Dataset entries:
........

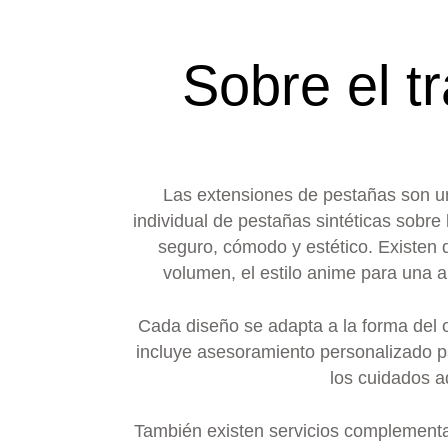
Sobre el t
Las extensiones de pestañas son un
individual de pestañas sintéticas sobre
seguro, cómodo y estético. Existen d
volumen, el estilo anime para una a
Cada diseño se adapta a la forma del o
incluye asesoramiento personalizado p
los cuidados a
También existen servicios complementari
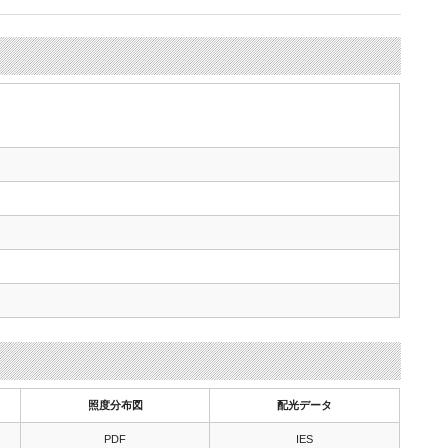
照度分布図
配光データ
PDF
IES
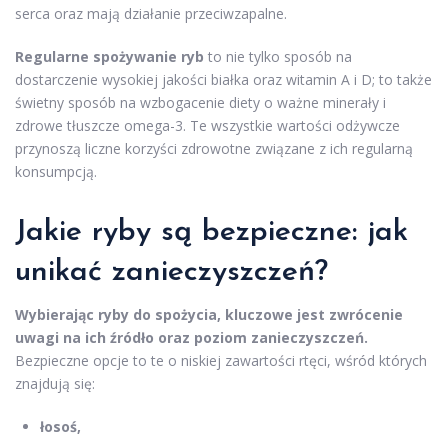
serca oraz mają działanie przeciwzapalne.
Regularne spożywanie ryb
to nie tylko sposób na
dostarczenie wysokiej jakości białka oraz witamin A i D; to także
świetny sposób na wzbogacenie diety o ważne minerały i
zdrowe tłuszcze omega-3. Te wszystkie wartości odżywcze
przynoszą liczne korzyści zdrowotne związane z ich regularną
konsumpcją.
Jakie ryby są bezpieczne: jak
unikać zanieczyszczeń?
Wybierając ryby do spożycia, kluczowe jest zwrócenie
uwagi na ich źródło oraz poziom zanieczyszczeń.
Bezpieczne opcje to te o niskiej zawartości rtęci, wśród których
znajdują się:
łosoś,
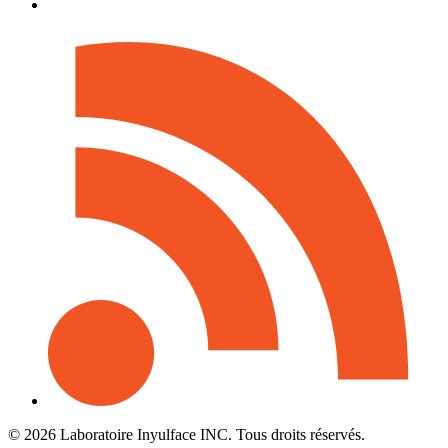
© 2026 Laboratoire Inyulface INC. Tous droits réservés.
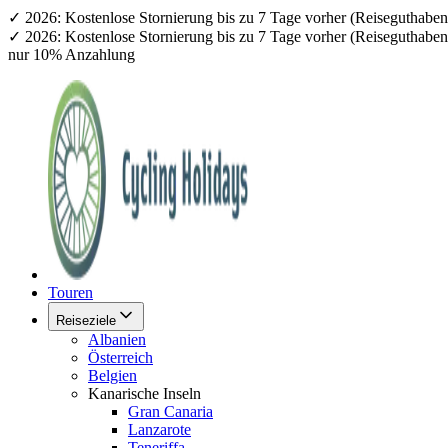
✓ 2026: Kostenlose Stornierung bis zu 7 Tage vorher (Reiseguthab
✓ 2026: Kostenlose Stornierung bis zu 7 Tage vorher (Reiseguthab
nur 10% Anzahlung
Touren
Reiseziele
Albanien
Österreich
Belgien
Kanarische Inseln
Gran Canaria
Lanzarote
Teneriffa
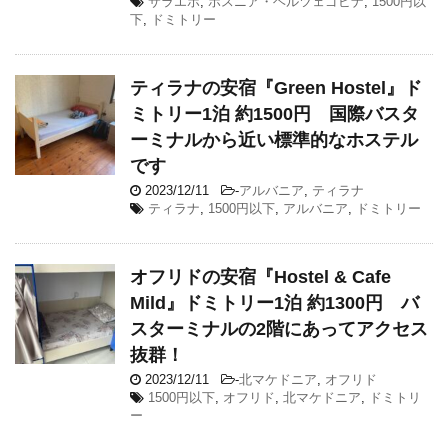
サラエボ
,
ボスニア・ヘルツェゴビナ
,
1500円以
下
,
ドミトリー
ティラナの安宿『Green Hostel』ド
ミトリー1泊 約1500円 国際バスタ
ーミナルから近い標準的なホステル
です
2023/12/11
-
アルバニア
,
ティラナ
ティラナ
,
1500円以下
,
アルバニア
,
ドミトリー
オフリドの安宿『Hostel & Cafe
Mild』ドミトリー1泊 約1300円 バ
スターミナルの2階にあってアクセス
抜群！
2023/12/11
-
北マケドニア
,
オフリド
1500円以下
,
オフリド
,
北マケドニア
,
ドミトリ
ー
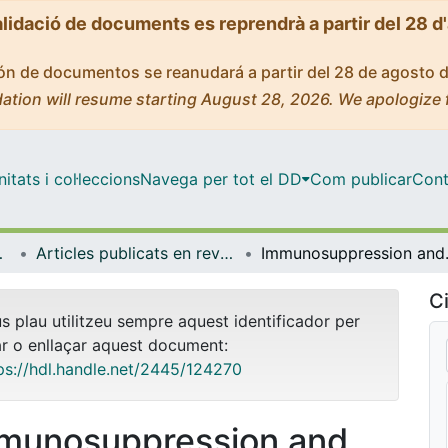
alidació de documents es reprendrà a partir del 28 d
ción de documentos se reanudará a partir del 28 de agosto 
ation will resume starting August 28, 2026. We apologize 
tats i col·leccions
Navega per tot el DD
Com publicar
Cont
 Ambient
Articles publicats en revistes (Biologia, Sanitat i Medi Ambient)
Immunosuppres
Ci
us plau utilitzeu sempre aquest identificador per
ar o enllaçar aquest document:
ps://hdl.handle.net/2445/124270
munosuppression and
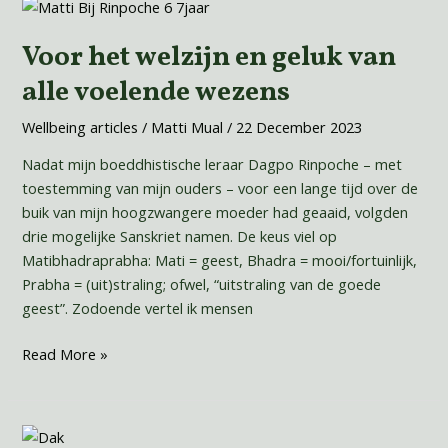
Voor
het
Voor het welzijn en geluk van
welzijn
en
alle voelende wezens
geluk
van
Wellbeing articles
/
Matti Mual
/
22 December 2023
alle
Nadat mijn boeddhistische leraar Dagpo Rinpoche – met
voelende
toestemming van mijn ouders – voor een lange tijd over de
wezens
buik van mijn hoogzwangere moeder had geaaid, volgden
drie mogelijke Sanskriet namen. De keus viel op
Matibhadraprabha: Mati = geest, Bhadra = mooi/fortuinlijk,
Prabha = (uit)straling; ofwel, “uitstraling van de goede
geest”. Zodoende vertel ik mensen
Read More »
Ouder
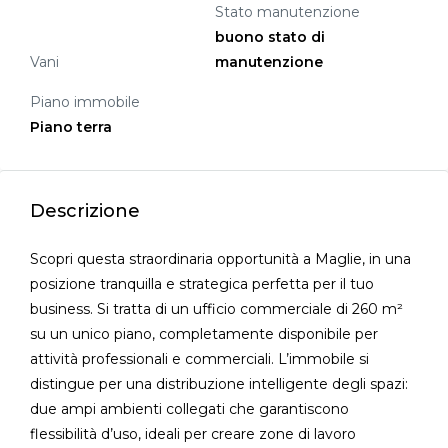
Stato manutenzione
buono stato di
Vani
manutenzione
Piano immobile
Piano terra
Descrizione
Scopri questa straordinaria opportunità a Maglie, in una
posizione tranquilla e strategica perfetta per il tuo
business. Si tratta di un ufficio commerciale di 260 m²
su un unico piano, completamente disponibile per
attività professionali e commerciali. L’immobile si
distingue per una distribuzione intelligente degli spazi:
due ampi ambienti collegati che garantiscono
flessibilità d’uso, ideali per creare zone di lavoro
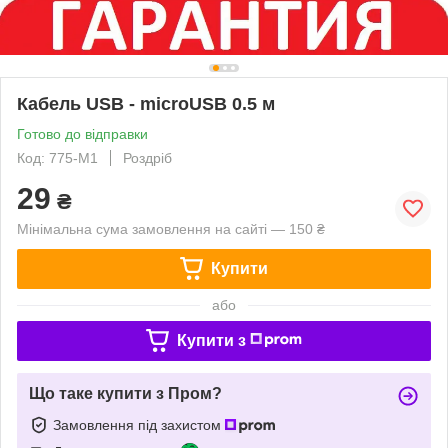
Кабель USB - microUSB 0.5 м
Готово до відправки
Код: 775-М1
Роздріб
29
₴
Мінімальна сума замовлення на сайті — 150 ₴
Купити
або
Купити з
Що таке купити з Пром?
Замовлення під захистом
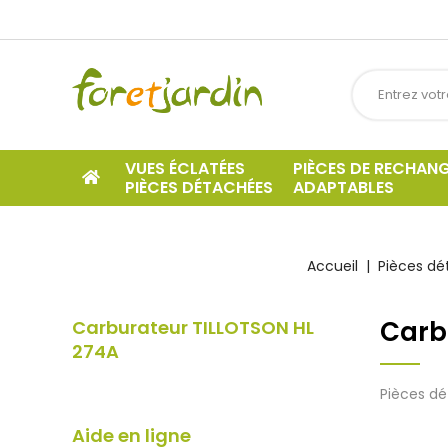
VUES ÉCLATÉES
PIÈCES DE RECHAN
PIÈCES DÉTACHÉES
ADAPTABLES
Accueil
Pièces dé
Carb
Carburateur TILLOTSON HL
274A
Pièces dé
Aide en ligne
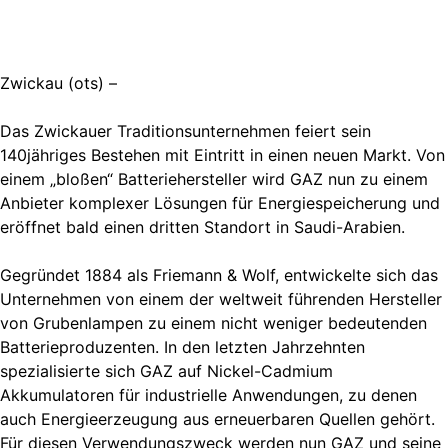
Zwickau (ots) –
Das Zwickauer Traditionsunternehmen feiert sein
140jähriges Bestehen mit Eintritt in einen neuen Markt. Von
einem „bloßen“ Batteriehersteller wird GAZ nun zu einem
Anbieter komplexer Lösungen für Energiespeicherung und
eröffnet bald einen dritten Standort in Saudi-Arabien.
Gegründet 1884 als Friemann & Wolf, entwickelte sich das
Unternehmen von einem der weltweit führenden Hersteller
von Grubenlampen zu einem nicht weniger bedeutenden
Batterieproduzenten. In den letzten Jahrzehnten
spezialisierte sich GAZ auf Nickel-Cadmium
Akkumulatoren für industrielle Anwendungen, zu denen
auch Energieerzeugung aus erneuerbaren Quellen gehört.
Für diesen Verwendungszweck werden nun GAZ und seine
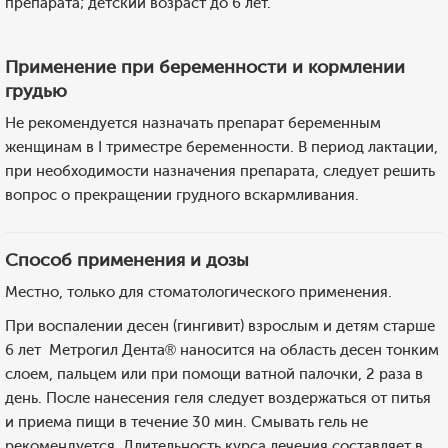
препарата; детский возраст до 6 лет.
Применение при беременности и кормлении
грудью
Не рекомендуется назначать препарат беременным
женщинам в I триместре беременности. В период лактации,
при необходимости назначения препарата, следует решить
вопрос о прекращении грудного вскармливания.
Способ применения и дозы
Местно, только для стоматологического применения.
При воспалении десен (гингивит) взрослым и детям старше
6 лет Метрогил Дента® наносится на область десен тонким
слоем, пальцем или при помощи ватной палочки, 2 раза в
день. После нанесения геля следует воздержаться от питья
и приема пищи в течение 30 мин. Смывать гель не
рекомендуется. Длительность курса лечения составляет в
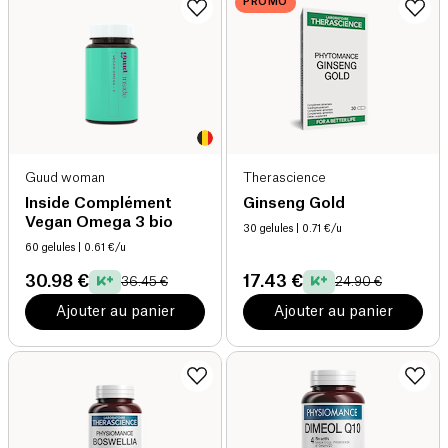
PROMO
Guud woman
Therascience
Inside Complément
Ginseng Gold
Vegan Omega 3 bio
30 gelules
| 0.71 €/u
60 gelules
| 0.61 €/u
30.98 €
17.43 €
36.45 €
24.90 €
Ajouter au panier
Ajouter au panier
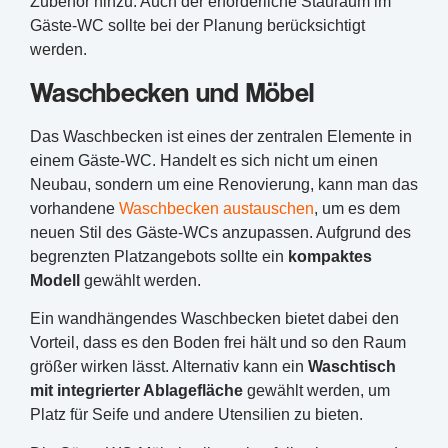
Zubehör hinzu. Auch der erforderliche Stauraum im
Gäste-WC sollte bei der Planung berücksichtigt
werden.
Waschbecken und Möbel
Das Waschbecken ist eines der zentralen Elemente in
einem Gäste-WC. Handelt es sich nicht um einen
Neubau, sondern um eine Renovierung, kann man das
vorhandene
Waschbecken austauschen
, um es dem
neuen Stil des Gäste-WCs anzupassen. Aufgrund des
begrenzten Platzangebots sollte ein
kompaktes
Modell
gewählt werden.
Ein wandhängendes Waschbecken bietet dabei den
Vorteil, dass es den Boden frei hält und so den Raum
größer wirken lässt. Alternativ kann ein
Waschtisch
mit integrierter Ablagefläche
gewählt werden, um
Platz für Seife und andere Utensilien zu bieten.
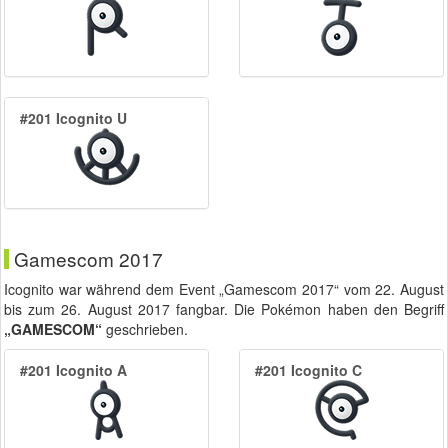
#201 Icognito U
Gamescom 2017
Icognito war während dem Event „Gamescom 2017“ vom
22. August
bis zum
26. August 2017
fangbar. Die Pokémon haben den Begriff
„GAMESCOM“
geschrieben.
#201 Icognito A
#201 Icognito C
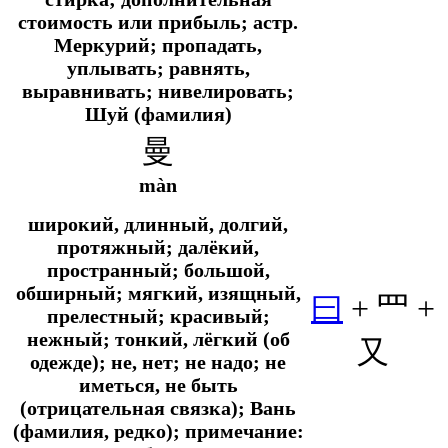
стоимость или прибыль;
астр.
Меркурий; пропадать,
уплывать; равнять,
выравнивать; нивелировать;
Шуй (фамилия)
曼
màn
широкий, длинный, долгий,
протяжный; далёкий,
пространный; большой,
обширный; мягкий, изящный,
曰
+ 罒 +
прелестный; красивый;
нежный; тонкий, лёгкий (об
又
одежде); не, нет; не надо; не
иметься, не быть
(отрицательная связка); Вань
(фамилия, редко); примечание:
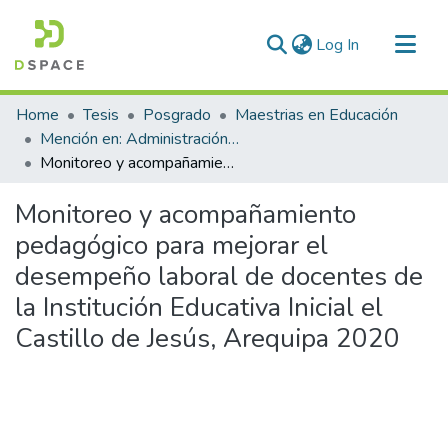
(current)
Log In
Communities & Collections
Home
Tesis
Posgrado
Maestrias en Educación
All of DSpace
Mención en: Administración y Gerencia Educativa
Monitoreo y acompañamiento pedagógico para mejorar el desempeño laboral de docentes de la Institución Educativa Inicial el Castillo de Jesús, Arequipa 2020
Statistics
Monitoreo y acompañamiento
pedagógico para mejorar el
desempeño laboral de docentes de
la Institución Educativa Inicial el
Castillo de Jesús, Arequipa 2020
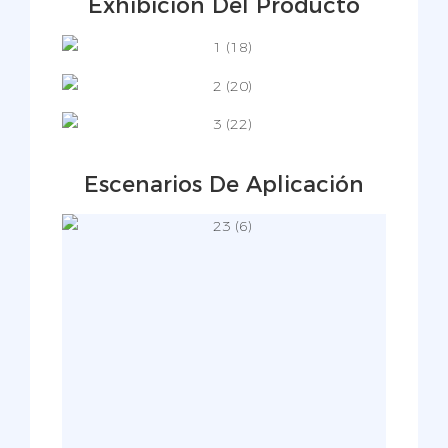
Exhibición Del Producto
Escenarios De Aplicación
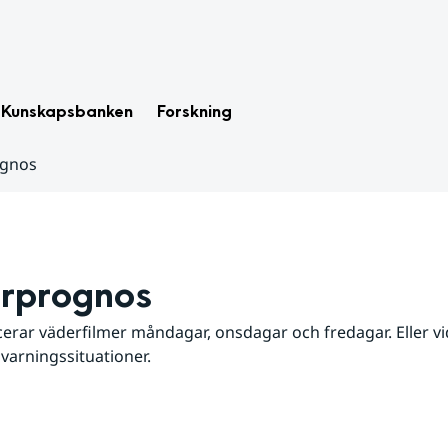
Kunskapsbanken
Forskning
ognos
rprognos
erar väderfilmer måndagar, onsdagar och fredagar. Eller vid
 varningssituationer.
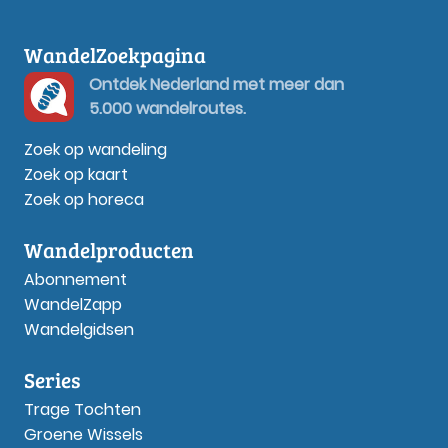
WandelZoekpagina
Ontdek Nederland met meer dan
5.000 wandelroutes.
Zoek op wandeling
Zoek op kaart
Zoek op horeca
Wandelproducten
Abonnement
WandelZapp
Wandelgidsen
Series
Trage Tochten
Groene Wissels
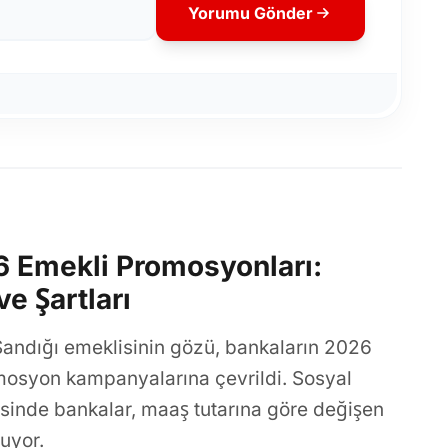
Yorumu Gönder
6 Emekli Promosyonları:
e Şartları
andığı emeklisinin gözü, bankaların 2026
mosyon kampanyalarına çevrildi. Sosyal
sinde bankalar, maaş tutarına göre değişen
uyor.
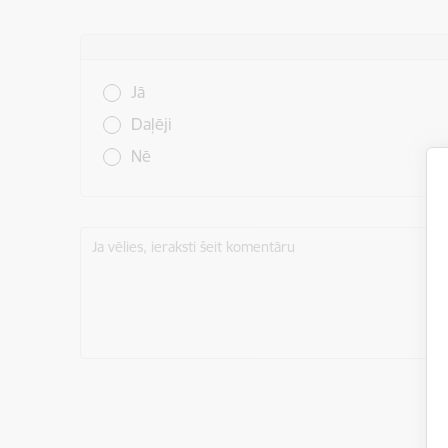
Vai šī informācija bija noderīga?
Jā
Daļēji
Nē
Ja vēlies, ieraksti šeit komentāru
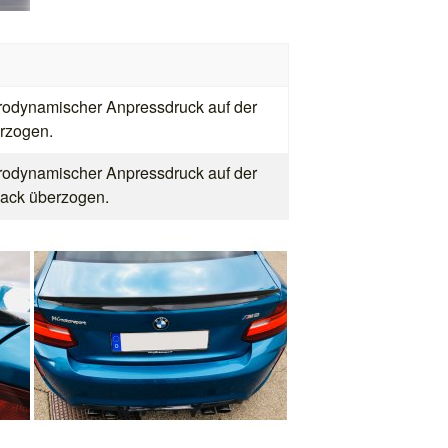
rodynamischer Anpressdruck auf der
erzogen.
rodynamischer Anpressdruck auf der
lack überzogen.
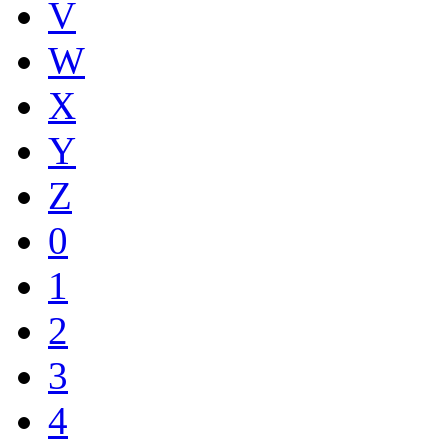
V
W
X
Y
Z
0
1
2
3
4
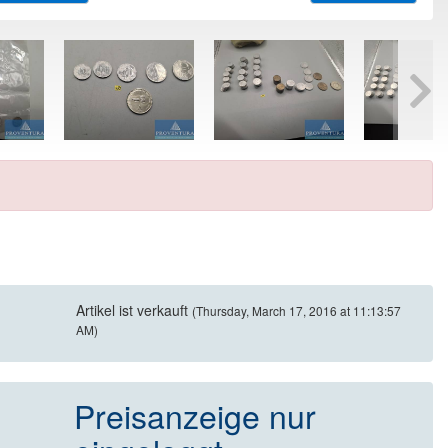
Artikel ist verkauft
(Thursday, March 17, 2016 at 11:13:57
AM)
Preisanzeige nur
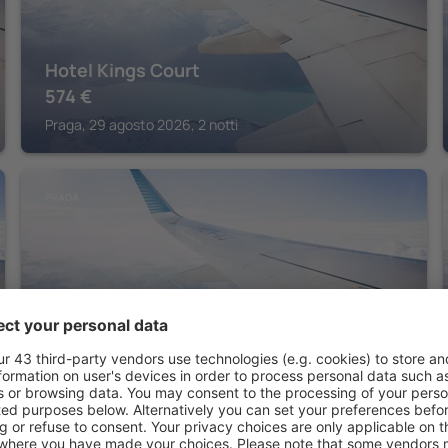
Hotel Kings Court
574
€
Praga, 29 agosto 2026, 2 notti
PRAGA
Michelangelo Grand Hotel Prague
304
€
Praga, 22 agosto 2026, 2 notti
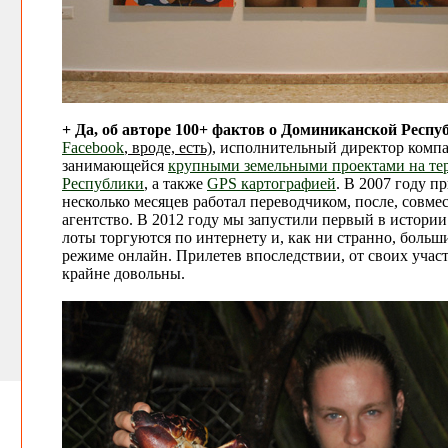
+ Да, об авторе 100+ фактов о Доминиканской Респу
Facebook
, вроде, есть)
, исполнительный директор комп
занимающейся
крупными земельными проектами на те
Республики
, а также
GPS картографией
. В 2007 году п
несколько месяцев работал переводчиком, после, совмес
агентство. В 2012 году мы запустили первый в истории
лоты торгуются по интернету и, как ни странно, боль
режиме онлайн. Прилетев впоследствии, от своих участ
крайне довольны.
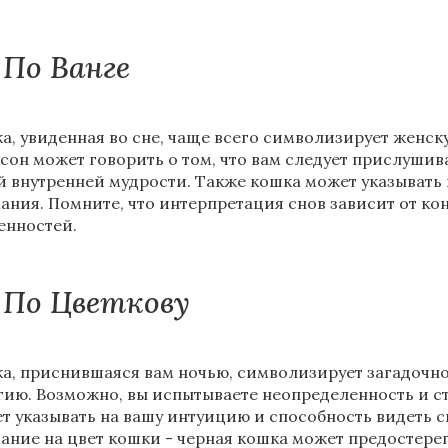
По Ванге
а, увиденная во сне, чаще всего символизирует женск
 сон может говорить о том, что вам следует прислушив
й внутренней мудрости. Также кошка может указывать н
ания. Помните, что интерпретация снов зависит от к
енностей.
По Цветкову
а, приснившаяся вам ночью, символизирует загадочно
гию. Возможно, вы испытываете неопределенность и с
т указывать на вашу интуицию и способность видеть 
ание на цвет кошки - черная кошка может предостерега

........

Search the records above for the string "препарата". Copy every line that contains it.

препарата; детский возраст до 6 лет.
при необходимости назначения препарата, следует решить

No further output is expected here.